───── GIVEN DATA

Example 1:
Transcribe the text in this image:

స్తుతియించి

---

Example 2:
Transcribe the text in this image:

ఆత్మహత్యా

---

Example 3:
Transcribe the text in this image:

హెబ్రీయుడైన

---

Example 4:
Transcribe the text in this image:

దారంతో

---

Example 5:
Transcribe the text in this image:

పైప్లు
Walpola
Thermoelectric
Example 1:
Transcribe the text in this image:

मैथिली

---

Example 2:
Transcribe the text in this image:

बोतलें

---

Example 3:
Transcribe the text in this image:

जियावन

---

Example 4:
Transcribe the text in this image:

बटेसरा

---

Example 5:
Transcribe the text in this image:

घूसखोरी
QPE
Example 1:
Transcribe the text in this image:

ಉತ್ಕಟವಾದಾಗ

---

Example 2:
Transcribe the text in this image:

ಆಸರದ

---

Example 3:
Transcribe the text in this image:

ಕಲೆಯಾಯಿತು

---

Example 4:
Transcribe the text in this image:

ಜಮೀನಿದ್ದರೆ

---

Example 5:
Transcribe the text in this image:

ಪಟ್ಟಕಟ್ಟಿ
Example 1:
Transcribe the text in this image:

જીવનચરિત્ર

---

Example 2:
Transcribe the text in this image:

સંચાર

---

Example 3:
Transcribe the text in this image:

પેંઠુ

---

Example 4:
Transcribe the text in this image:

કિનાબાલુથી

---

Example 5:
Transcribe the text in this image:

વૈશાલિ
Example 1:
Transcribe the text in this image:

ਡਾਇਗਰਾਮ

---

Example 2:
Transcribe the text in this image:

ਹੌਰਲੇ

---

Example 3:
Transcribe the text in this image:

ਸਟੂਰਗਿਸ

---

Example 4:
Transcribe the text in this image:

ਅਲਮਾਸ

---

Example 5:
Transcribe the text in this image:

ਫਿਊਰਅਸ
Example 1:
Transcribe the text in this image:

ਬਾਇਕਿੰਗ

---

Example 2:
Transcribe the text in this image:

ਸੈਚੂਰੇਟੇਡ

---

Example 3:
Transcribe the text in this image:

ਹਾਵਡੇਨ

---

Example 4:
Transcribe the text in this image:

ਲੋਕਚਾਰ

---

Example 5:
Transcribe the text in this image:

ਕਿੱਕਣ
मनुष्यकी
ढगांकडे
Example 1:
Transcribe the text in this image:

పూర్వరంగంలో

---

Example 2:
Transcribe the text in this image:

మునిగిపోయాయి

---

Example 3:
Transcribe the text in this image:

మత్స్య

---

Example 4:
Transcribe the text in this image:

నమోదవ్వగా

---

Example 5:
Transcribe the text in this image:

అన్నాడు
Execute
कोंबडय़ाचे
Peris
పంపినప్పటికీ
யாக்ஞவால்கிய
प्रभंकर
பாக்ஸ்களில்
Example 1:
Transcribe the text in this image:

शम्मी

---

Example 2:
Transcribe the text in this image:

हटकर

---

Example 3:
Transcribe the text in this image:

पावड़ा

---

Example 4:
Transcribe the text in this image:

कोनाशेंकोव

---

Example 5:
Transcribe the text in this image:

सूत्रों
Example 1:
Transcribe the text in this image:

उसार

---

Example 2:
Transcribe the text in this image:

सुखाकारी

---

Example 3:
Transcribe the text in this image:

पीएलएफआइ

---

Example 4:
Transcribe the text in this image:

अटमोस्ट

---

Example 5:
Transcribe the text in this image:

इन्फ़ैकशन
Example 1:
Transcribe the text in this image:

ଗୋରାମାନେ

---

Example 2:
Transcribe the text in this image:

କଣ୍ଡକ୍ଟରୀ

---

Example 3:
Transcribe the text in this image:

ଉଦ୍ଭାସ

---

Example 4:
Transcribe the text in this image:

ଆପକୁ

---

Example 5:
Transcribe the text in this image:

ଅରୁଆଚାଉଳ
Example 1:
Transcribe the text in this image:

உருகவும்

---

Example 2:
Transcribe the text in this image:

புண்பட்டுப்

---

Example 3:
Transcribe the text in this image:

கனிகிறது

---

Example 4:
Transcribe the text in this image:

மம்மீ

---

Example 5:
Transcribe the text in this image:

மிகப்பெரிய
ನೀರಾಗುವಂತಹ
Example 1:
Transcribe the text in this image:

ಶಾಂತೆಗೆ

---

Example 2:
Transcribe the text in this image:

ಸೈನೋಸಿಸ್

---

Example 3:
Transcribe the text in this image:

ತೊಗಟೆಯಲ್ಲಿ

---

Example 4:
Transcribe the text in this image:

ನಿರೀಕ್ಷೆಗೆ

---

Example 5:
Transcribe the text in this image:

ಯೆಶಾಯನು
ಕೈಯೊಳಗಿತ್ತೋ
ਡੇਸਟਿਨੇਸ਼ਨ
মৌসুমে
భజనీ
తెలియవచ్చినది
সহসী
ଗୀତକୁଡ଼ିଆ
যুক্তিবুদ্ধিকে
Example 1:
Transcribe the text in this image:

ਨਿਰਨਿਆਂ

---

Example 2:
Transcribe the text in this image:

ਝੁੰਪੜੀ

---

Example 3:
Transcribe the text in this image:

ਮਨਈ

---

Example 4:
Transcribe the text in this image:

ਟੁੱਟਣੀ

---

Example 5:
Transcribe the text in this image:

──────────

◆ PROBLEM ◆
The records above must be retyped in full, exactly.

◆ SOLUTION FOR THIS PROBLEM ◆
Example 1:
Transcribe the text in this image:

స్తుతియించి

---

Example 2:
Transcribe the text in this image:

ఆత్మహత్యా

---

Example 3:
Transcribe the text in this image:

హెబ్రీయుడైన

---

Example 4:
Transcribe the text in this image:

దారంతో

---

Example 5:
Transcribe the text in this image:

పైప్లు
Walpola
Thermoelectric
Example 1:
Transcribe the text in this image:

मैथिली

---

Example 2:
Transcribe the text in this image:

बोतलें

---

Example 3:
Transcribe the text in this image:

जियावन

---

Example 4:
Transcribe the text in this image:

बटेसरा

---

Example 5:
Transcribe the text in this image:

घूसखोरी
QPE
Example 1:
Transcribe the text in this image:

ಉತ್ಕಟವಾದಾಗ

---

Example 2:
Transcribe the text in this image:

ಆಸರದ

---

Example 3:
Transcribe the text in this image:

ಕಲೆಯಾಯಿತು

---

Example 4:
Transcribe the text in this image:

ಜಮೀನಿದ್ದರೆ

---

Example 5:
Transcribe the text in this image:

ಪಟ್ಟಕಟ್ಟಿ
Example 1:
Transcribe the text in this image:

જીવનચરિત્ર

---

Example 2:
Transcribe the text in this image:

સંચાર

---

Example 3:
Transcribe the text in this image:

પેંઠુ

---

Example 4:
Transcribe the text in this image:

કિનાબાલુથી

---

Example 5:
Transcribe the text in this image:

વૈશાલિ
Example 1:
Transcribe the text in this image:

ਡਾਇਗਰਾਮ

---

Example 2:
Transcribe the text in this image:

ਹੌਰਲੇ

---

Example 3:
Transcribe the text in this image:

ਸਟੂਰਗਿਸ

---

Example 4:
Transcribe the text in this image:

ਅਲਮਾਸ

---

Example 5:
Transcribe the text in this image:

ਫਿਊਰਅਸ
Example 1:
Transcribe the text in this image:

ਬਾਇਕਿੰਗ

---

Example 2:
Transcribe the text in this image:

ਸੈਚੂਰੇਟੇਡ

---

Example 3:
Transcribe the text in this image:

ਹਾਵਡੇਨ

---

Example 4:
Transcribe the text in this image:

ਲੋਕਚਾਰ

---

Example 5:
Transcribe the text in this image:

ਕਿੱਕਣ
मनुष्यकी
ढगांकडे
Example 1:
Transcribe the text in this image:

పూర్వరంగంలో

---

Example 2:
Transcribe the text in this image:

మునిగిపోయాయి

---

Example 3:
Transcribe the text in this image:

మత్స్య

---

Example 4:
Transcribe the text in this image:

నమోదవ్వగా

---

Example 5:
Transcribe the text in this image:

అన్నాడు
Execute
कोंबडय़ाचे
Peris
పంపినప్పటికీ
யாக்ஞவால்கிய
प्रभंकर
பாக்ஸ்களில்
Example 1:
Transcribe the text in this image:

शम्मी

---

Example 2:
Transcribe the text in this image:

हटकर

---

Example 3:
Transcribe the text in this image:

पावड़ा

---

Example 4:
Transcribe the text in this image:

कोनाशेंकोव

---

Example 5:
Transcribe the text in this image:

सूत्रों
Example 1:
Transcribe the text in this image:

उसार

---

Example 2:
Transcribe the text in this image:

सुखाकारी

---

Example 3:
Transcribe the text in this image:

पीएलएफआइ

---

Example 4:
Transcribe the text in this image:

अटमोस्ट

---

Example 5:
Transcribe the text in this image:

इन्फ़ैकशन
Example 1:
Transcribe the text in this image:

ଗୋରାମାନେ

---

Example 2:
Transcribe the text in this image:

କଣ୍ଡକ୍ଟରୀ

---

Example 3:
Transcribe the text in this image:

ଉଦ୍ଭାସ

---

Example 4:
Transcribe the text in this image:

ଆପକୁ

---

Example 5:
Transcribe the text in this image:

ଅରୁଆଚାଉଳ
Example 1:
Transcribe the text in this image:

உருகவும்

---

Example 2:
Transcribe the text in this image:

புண்பட்டுப்

---

Example 3:
Transcribe the text in this image:

கனிகிறது

---

Example 4:
Transcribe the text in this image:

மம்மீ

---

Example 5:
Transcribe the text in this image:

மிகப்பெரிய
ನೀರಾಗುವಂತಹ
Example 1:
Transcribe the text in this image:

ಶಾಂತೆಗೆ

---

Example 2:
Transcribe the text in this image:

ಸೈನೋಸಿಸ್

---

Example 3:
Transcribe the text in this image:

ತೊಗಟೆಯಲ್ಲಿ

---

Example 4:
Transcribe the text in this image:

ನಿರೀಕ್ಷೆಗೆ

---

Example 5:
Transcribe the text in this image:

ಯೆಶಾಯನು
ಕೈಯೊಳಗಿತ್ತೋ
ਡੇਸਟਿਨੇਸ਼ਨ
মৌসুমে
భజనీ
తెలియవచ్చినది
সহসী
ଗୀତକୁଡ଼ିଆ
যুক্তিবুদ্ধিকে
Example 1:
Transcribe the text in this image:

ਨਿਰਨਿਆਂ

---

Example 2:
Transcribe the text in this image:

ਝੁੰਪੜੀ

---

Example 3:
Transcribe the text in this image:

ਮਨਈ

---

Example 4:
Transcribe the text in this image:

ਟੁੱਟਣੀ

---

Example 5:
Transcribe the text in this image:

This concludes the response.